Amidst the sadness of yesterday, there was some amusement to be had. No, I'm not referring to the untimely death of Rik Mayall, a man who made a very funny TV programme thirty years ago, and some progressively less funny ones thereafter. I'm talking about the Ofsted report into conditions in Birmingham state schools which has reported a series of attempts to Islamify education, together with a culture of fear, intimdation and bullying of staff.

Despite the seriousness of the Ofsted revelations there are laughs to be had, for as with so many of the most enjoyable political events the Trojan Horse row is embarrassing for all sides.

It's embarrassing for Ofsted because it beggars belief that schools which only a year ago they said were outstanding could have plummeted so rapidly in standard.  Recent inspections have been made in the light of the - perhaps fake - Trojan Horse letter detailing an Islamic plot, and it looks suspiciously as it Ofsted haven't been looking for Islamification until now.  In other words Ofsted, failing previously to do its job properly, has moved the goalposts.  Sir Michael Wilshaw declined to take questions about his report yesterday, no doubt fearing that some of them might be awkward.

It's embarrassing for the Tories too, because the culture of autonomy, started under the Blair governments and enthusiastically taken up by Michael Gove, assumed that all the people running schools outside of local authority control would be fit to do so.  Ofsted's report shows that it ain't necessarily so.  Whither Academies and Free Schools now?

But most of all it's embarrassing for Labour and its supporters.  Why?  Well the most obvious thing about the Wilshaw report is that, apart from a few instances of anti-Christian assemblies being given by Al Qaeda sympathisers, it appears to have uncovered very little in the way of Islamic extremism.  What's so particularly worrying about the situation Wilshaw details is that it appears to have arisen from from the application of basic run-of-the-mill Islamic principles - girls marginalised in learning, segregated classrooms, evolution dismissed, arts classes cancelled, a performance of Much Ado About Nothing abandoned.  Whatever else this is, extremism it's not.  It's just consistent with the way Islam thinks.

To be clear, I've written previously here that I don't blame the school governors for trying to Islamify their schools.  If you have a democratic system of governor oversight, Muslims have as much right as anyone else to do the overseeing.  Our outrage that these people should have the temerity to try and run schools their way is fake, and our surprise is jejeune.  Who knew this could possibly happen?  Who could possibly have thought that if you invited hundreds of thousands adherents of one of the world's great religions into a country whose culture still substantially derives from an earlier loyalty to a substantially different one, conflict might ensue?

A lot of people on the Left certainly didn't see it coming.  All governments have presided over lax immigration rules (and lax enforcement of them), but the Labour party has long been immigration's champion.

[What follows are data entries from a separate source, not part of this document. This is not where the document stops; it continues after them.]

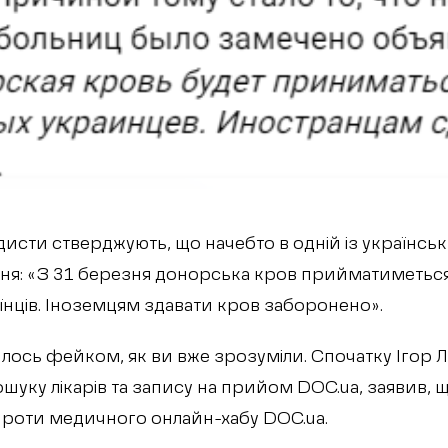
дисти стверджують, що начебто в одній із українськ
ня: «З 31 березня донорська кров прийматиметься
нців. Іноземцям здавати кров заборонено».
лось фейком, як ви вже зрозуміли. Спочатку Ігор Лі
ошуку лікарів та запису на прийом DOC.ua, заявив, 
проти медичного онлайн-хабу DOC.ua.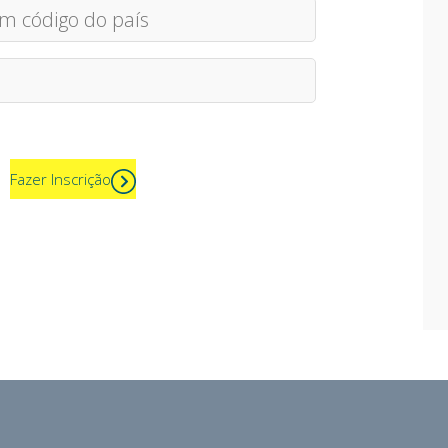
Fazer Inscrição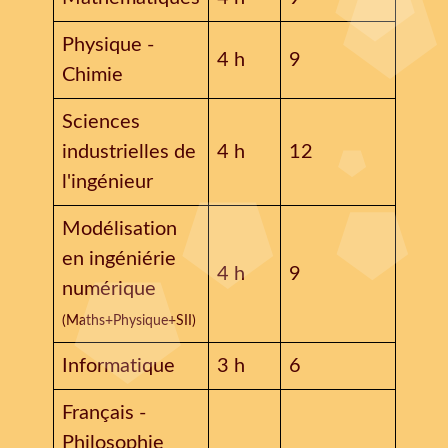
Physique -
4 h
9
Chimie
Sciences
industrielles de
4 h
12
l'ingénieur
Modélisation
en ingéniérie
4 h
9
numérique
(Maths+Physique+SII)
Informatique
3 h
6
Français -
Philosophie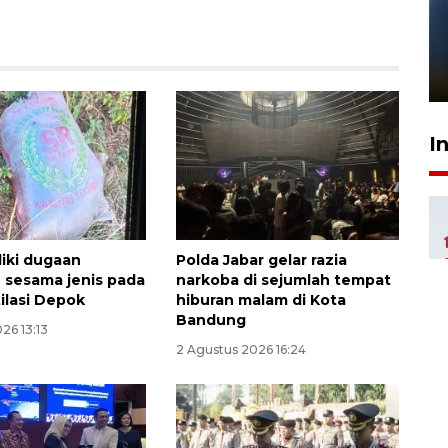
Pelanggan Filaha Farm setia
sampai 8 tahan?
1 Juni 2026 05:47
I
idiki dugaan
Polda Jabar gelar razia
sesama jenis pada
narkoba di sejumlah tempat
ilasi Depok
hiburan malam di Kota
Bandung
26 13:13
2 Agustus 2026 16:24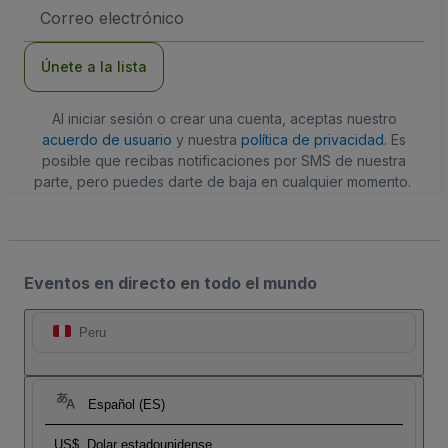
Dirección
de
correo
electrónico
Únete a la lista
Al iniciar sesión o crear una cuenta, aceptas nuestro
acuerdo de usuario
y nuestra
política de privacidad
. Es
posible que recibas notificaciones por SMS de nuestra
parte, pero puedes darte de baja en cualquier momento.
Eventos en directo en todo el mundo
Peru
Español (ES)
US$
Dolar estadounidense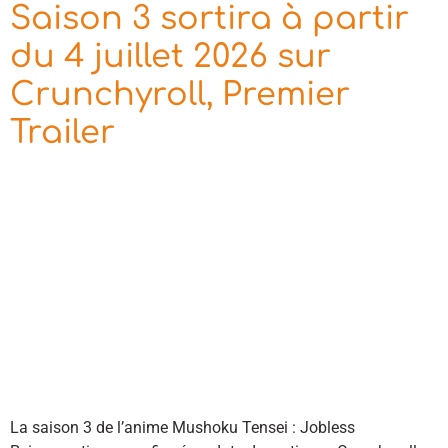
Saison 3 sortira à partir
du 4 juillet 2026 sur
Crunchyroll, Premier
Trailer
La saison 3 de l’anime Mushoku Tensei : Jobless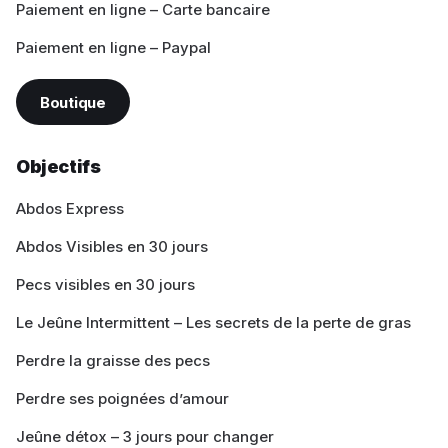
Paiement en ligne – Carte bancaire
Paiement en ligne – Paypal
Boutique
Objectifs
Abdos Express
Abdos Visibles en 30 jours
Pecs visibles en 30 jours
Le Jeûne Intermittent – Les secrets de la perte de gras
Perdre la graisse des pecs
Perdre ses poignées d’amour
Jeûne détox – 3 jours pour changer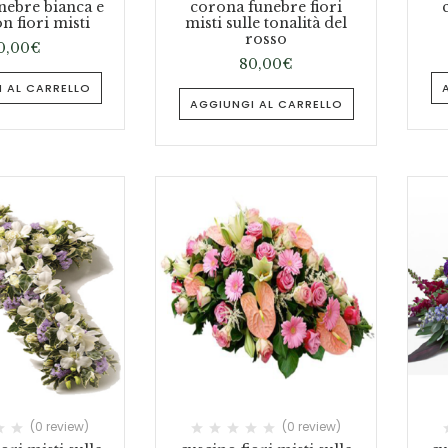
nebre bianca e
corona funebre fiori
n fiori misti
misti sulle tonalità del
rosso
0,00
€
80,00
€
 AL CARRELLO
AGGIUNGI AL CARRELLO
(0 review)
(0 review)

Britain's liberal ruling classes, cheered on by their friends in the media (and, it must be said, in the CBI), have for decades made reservations about immigration a taboo subject. Moreover, as David Goodhart's book The British Dream details, Labour governments and Labour local authorities have devoted much money, resources and intellectual capital to the idea that immigrants should retain their own identities rather than subsuming themselves in British culture.  No doubt it seemed a good and respectful idea at the time. But as events in Birmingham demonstrate, there's a downside.  That flapping sound you can hear emanating from the Midlands is the sound of chickens coming home to roost.

I've written a lot here about racism and racist language. Although I'm a devotee of free speech in almost all circumstances, I concede that a country which has taken on a lot of people who look different needs to make a titanic effort to absorb them successfully. A curtailment of the right to be offensive is a price worth paying. You only have to look at the latte-shaded England football team to see the success of that assimilation project. But if it was worth criminalising white people resentful at seeing their towns transformed in a way they didn't like for the cause of long term unity, it surely must also be worth applying similarly draconian solutions to what is a much bigger problem.

Absorbing Afro-Caribbean immigrants was relatively easy. They came from a Christian or post-Christian culture which fitted pretty well with Britain in the late 20th century. Integrating people with a different culture altogether, with radically different views on the family, relations between men and women, the role of women in society, the right of girls to be educated (I could go on here), is going to be much harder. The place to start would seem to be in schools. With the young ones in fact.